* [ACTION ITEM]
Could you return all of the entries below exactly, minus the pictures?

(Dataset records)
↓↓↓

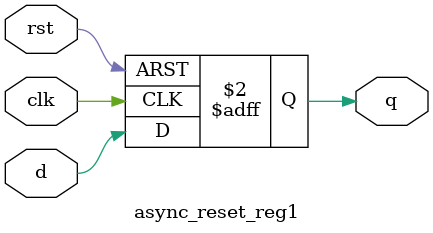
<source format=v>

module async_reset_reg0 (
    input d,
    input clk,
    input rst,
    output reg q
);

    always @(posedge clk or posedge rst) begin
        if (rst)
            q <= 1'b0;
        else
            q <= d;
    end

endmodule

module async_reset_reg1 (
    input d,
    input clk,
    input rst,
    output reg q
);

    always @(posedge clk or posedge rst) begin
        if (rst)
            q <= 1'b1;
        else
            q <= d;
    end

endmodule

</source>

↑↑↑

* [REPLY TO THE TASK]
<source format=v>

module async_reset_reg0 (
    input d,
    input clk,
    input rst,
    output reg q
);

    always @(posedge clk or posedge rst) begin
        if (rst)
            q <= 1'b0;
        else
            q <= d;
    end

endmodule

module async_reset_reg1 (
    input d,
    input clk,
    input rst,
    output reg q
);

    always @(posedge clk or posedge rst) begin
        if (rst)
            q <= 1'b1;
        else
            q <= d;
    end

endmodule

</source>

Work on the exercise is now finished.